Directions for this task: Copy every line from the data below in which the string "lines" can be found.

[[ Given records open ]]

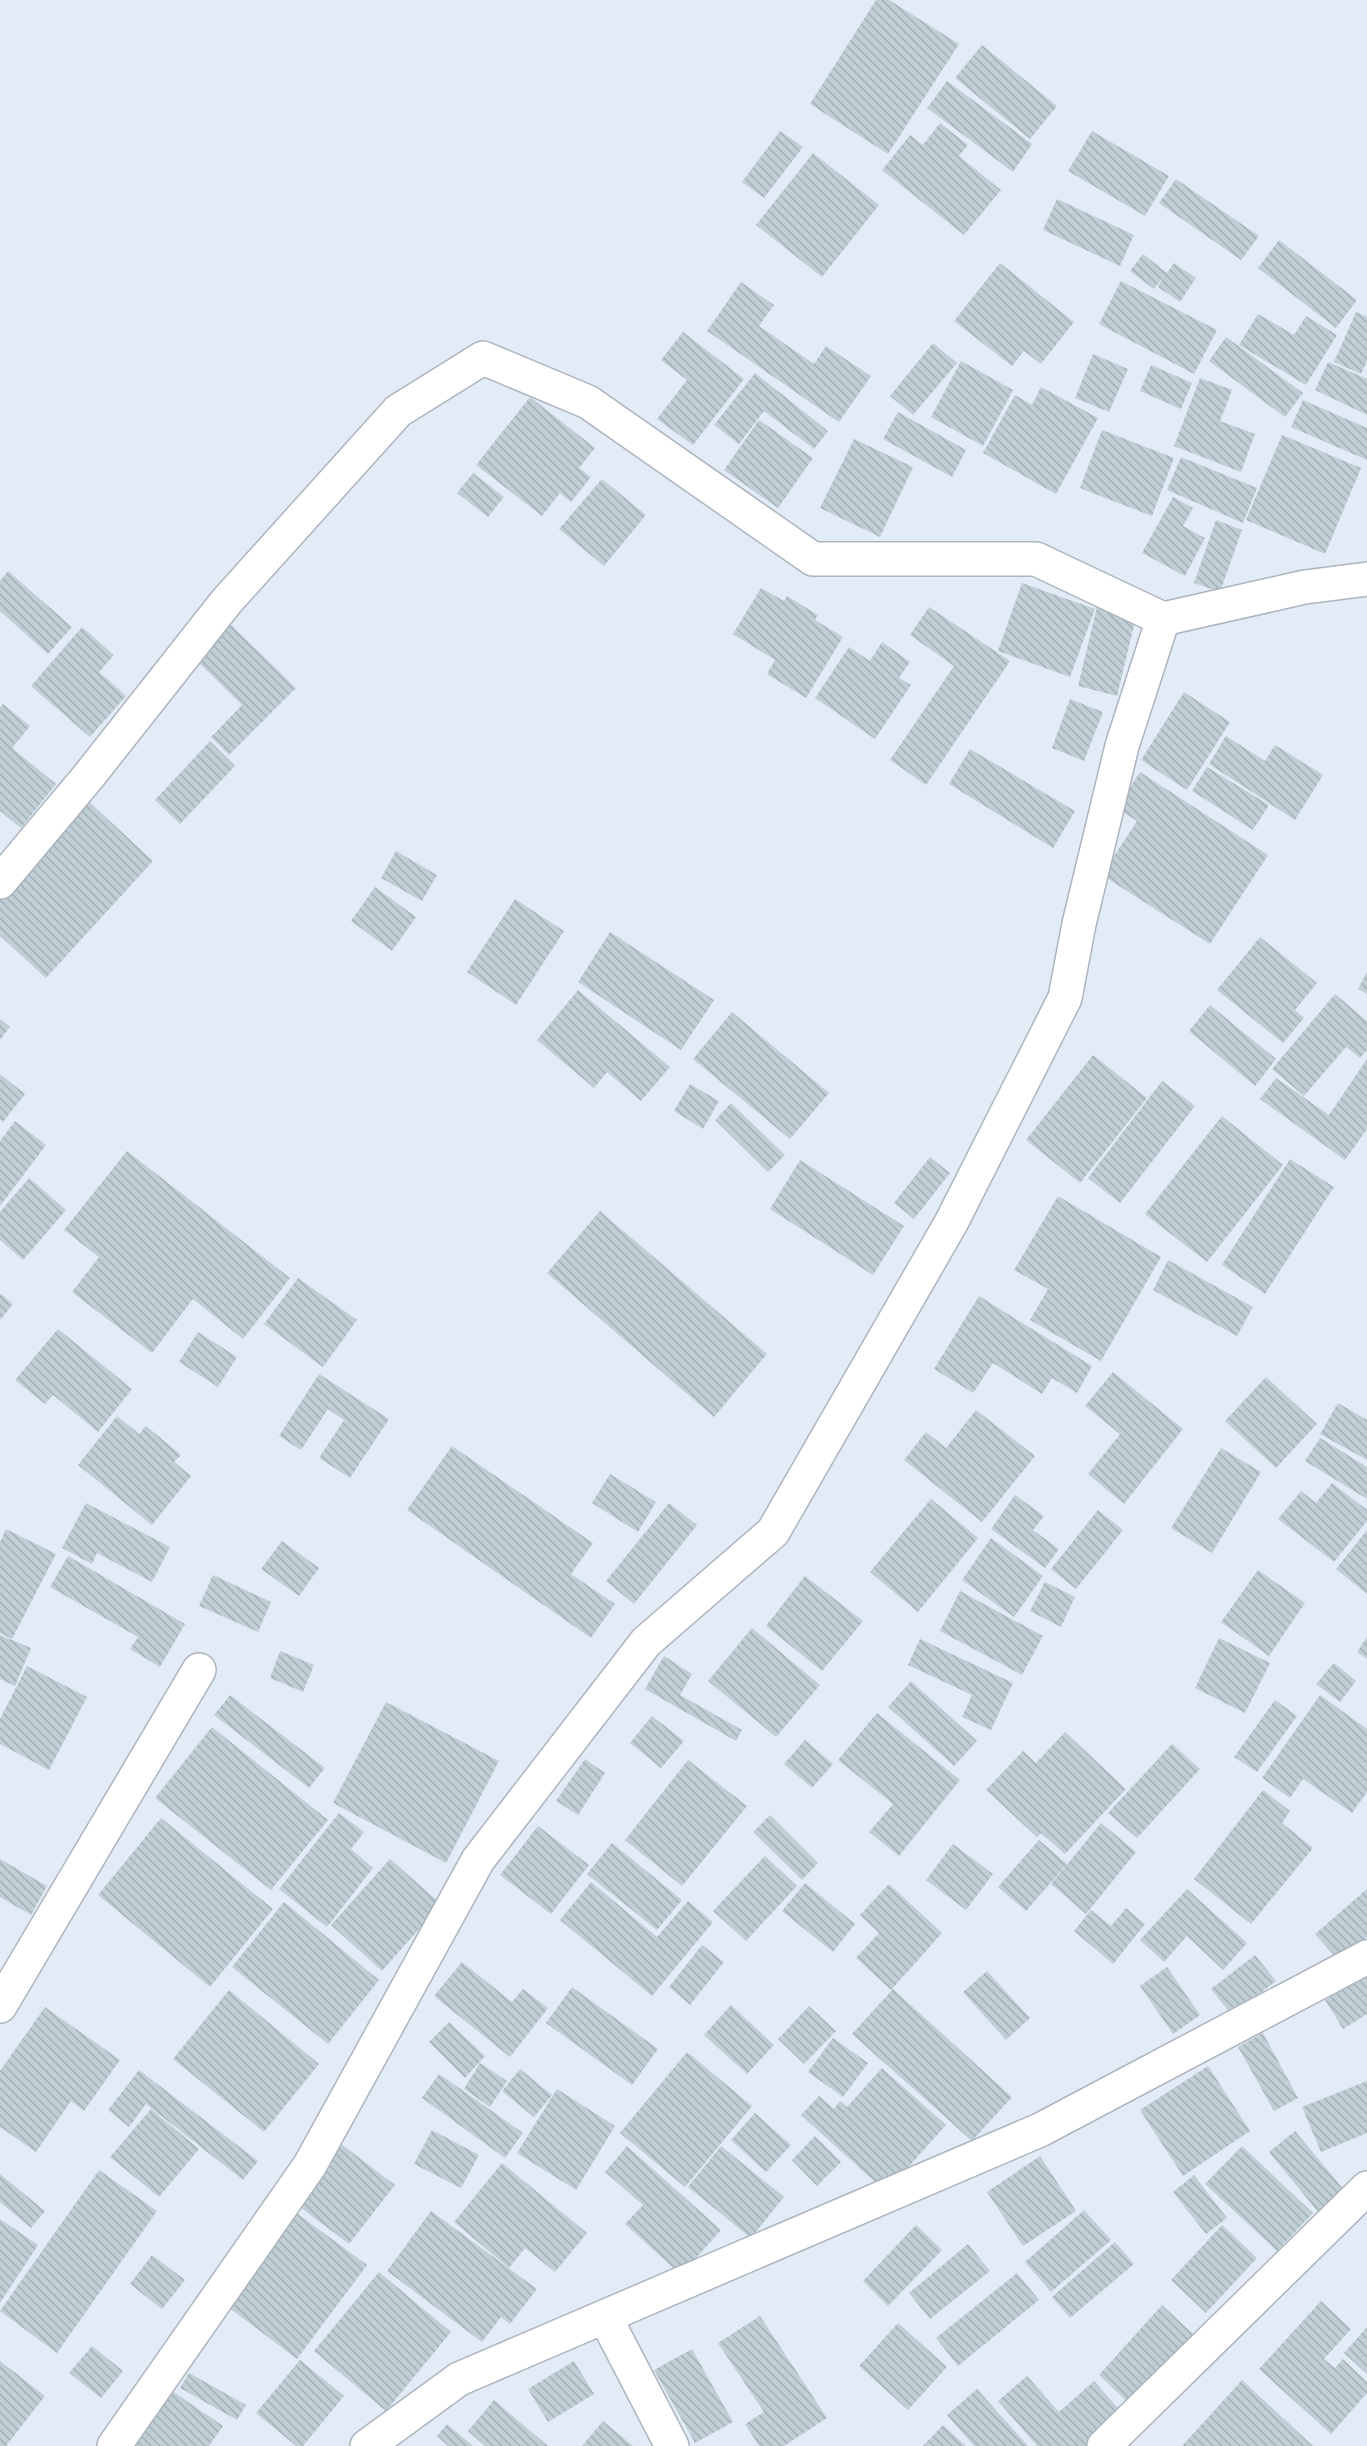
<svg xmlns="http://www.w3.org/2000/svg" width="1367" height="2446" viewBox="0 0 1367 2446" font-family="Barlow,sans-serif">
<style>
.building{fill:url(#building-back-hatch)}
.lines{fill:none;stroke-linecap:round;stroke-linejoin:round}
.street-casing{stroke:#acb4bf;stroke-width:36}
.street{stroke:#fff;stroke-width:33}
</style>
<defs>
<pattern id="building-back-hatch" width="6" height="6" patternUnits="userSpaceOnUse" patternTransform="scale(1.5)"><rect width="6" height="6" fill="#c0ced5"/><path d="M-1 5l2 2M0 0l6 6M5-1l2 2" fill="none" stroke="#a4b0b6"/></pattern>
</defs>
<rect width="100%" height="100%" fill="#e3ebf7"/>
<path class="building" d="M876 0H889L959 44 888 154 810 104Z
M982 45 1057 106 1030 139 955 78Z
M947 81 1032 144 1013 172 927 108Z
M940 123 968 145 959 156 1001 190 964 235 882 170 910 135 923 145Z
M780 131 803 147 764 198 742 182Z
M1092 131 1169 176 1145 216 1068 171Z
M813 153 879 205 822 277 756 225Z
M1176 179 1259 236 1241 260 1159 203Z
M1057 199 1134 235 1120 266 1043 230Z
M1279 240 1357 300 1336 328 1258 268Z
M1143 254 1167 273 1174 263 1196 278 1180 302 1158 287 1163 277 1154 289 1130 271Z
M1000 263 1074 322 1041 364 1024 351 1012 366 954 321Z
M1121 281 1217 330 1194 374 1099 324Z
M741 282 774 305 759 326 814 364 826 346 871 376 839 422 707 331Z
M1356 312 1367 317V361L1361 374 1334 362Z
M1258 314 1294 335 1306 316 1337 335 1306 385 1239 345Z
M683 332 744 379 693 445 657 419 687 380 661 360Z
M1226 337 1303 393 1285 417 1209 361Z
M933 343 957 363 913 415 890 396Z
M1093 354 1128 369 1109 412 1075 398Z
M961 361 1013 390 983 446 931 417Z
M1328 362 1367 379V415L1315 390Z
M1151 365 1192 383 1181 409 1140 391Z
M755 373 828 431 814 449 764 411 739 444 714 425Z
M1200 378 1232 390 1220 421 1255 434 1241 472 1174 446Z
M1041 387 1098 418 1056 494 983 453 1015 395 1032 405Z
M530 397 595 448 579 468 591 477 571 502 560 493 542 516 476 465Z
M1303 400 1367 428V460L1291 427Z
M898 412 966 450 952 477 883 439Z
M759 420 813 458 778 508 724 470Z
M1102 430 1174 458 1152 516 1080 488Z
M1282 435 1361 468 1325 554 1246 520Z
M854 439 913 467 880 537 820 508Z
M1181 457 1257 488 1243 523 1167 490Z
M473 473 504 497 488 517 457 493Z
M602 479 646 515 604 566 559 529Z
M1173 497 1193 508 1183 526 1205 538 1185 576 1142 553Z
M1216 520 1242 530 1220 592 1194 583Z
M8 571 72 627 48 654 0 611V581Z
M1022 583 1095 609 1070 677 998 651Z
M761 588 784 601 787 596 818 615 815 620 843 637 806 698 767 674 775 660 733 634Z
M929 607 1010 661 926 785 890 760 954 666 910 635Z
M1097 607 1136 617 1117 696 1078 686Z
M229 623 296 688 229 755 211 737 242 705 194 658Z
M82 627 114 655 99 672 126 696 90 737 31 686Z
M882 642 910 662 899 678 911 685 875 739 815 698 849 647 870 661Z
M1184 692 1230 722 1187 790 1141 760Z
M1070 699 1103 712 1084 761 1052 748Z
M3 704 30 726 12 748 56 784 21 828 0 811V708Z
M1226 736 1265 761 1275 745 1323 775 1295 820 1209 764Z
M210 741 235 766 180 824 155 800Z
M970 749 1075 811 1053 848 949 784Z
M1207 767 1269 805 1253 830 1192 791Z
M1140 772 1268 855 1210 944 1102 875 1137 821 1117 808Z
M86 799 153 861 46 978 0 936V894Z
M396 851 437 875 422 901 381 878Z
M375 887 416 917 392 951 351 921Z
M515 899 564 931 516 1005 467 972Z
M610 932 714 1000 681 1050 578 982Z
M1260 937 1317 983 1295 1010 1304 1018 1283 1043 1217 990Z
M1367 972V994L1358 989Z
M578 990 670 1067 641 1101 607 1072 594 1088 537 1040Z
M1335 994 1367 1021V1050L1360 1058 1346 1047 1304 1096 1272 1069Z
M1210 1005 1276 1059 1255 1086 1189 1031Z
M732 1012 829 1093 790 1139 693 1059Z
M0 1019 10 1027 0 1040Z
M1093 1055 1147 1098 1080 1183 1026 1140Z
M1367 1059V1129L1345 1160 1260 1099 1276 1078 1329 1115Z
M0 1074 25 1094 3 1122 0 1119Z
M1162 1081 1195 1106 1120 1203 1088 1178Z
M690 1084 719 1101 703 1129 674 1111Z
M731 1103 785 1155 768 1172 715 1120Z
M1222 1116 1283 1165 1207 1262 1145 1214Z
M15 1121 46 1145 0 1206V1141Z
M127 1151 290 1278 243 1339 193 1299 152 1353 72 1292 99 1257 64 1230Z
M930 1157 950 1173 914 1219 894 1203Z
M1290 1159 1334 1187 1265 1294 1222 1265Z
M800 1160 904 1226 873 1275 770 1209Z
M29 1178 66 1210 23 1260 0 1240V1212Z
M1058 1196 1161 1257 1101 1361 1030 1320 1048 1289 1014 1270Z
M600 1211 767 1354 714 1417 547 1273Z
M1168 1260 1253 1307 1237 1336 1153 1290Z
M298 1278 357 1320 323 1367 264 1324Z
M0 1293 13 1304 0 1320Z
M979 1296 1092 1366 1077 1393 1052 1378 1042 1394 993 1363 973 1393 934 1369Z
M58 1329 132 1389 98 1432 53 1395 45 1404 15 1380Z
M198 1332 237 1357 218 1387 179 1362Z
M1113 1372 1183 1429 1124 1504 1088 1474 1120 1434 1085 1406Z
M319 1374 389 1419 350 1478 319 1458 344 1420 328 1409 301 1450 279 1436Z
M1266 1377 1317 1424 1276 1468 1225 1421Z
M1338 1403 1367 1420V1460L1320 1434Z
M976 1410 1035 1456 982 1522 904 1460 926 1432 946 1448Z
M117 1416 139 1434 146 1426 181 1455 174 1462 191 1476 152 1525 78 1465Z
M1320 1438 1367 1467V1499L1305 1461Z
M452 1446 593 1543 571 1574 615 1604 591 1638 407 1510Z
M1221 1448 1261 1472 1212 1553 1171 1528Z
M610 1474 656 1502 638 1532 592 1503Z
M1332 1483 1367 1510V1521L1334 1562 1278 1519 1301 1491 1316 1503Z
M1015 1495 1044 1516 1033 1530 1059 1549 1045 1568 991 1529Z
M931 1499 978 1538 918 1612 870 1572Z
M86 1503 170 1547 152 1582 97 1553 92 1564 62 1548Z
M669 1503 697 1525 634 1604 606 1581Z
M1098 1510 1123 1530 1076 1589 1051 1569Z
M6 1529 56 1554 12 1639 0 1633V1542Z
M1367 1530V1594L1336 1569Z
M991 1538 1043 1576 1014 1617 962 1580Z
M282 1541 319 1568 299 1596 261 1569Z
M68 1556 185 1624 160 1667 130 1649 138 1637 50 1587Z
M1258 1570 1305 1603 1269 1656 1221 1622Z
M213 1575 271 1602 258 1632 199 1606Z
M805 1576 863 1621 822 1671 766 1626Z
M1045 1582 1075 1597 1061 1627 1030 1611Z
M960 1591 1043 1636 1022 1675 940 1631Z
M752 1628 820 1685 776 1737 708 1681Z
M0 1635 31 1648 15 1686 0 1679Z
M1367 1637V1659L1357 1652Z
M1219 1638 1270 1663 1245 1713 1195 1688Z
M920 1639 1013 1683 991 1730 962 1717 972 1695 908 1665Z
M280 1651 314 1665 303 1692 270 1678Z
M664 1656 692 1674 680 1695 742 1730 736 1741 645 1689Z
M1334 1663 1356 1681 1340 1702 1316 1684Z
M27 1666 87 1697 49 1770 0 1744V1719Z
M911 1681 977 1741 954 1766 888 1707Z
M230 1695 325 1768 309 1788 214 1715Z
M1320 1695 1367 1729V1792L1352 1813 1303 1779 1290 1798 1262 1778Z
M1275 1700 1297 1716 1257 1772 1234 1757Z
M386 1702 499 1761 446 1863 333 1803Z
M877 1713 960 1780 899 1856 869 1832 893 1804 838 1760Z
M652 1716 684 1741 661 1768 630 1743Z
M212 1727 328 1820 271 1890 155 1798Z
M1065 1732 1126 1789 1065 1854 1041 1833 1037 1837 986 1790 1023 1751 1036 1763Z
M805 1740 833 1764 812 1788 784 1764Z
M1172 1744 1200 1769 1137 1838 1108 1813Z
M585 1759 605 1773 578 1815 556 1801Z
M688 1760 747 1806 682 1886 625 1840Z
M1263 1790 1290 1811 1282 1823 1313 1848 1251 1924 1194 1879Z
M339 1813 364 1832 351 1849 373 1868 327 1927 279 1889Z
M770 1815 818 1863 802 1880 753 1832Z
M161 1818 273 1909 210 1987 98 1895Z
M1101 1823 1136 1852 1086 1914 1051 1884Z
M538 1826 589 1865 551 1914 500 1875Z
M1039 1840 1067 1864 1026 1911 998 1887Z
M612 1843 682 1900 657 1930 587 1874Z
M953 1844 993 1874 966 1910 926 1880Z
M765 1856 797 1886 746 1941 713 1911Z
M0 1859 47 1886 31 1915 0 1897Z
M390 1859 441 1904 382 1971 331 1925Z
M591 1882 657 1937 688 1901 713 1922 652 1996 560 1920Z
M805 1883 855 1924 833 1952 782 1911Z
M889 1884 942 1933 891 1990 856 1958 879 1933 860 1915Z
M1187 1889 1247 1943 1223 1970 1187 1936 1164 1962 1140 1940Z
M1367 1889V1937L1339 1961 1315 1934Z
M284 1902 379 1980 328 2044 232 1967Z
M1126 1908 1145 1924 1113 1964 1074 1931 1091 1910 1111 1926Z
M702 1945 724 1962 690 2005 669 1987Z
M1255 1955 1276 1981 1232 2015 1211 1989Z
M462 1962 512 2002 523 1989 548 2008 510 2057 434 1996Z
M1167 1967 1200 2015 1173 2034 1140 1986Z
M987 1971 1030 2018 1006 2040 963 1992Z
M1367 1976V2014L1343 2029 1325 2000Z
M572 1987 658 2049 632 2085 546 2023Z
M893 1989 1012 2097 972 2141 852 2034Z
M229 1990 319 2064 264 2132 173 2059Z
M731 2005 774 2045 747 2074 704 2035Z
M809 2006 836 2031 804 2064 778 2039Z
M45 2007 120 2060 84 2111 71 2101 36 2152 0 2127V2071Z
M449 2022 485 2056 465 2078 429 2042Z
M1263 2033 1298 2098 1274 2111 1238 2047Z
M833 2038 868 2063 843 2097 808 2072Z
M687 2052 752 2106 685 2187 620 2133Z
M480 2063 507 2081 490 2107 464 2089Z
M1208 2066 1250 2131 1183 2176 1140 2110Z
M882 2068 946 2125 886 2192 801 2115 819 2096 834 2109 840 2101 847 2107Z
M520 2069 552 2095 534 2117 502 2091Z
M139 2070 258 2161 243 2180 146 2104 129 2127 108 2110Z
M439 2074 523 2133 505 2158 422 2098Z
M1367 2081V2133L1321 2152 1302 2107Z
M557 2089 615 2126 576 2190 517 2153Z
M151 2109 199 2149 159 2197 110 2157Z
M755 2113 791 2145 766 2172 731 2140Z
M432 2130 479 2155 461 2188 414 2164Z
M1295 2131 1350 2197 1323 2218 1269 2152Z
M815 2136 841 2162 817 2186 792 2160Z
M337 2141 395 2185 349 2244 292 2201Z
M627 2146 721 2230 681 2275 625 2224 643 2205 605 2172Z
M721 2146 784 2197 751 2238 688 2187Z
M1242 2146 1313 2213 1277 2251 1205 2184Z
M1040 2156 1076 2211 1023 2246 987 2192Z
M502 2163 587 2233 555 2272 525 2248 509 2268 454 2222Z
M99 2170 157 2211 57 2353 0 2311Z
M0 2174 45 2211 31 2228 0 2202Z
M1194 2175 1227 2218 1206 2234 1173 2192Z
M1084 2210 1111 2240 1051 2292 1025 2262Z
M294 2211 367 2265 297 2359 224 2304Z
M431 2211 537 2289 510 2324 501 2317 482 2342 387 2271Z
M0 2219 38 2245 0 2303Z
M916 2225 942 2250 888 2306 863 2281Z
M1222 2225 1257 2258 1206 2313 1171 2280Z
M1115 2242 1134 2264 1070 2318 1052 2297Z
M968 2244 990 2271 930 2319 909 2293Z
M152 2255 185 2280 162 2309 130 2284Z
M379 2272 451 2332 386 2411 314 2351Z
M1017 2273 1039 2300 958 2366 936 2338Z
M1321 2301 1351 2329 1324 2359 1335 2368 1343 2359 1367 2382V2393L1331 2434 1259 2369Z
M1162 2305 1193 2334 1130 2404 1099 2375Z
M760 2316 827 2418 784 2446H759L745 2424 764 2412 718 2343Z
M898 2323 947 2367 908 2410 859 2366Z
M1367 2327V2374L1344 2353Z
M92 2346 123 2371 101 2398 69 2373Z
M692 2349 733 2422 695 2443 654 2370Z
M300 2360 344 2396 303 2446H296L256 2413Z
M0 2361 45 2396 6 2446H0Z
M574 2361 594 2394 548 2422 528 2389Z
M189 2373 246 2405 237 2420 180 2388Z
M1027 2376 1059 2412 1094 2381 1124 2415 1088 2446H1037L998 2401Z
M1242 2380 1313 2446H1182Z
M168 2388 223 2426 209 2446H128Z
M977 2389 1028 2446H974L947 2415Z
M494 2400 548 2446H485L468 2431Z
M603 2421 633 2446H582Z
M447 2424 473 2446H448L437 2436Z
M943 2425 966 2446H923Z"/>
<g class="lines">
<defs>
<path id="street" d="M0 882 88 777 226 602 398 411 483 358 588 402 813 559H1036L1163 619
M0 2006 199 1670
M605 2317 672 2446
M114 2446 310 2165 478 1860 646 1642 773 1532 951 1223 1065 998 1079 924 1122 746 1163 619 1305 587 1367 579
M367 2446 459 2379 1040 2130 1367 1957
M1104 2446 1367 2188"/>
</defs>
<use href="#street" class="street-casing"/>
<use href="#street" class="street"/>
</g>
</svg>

[[ Given records closed ]]

Result of this exercise:
.lines{fill:none;stroke-linecap:round;stroke-linejoin:round}
<g class="lines">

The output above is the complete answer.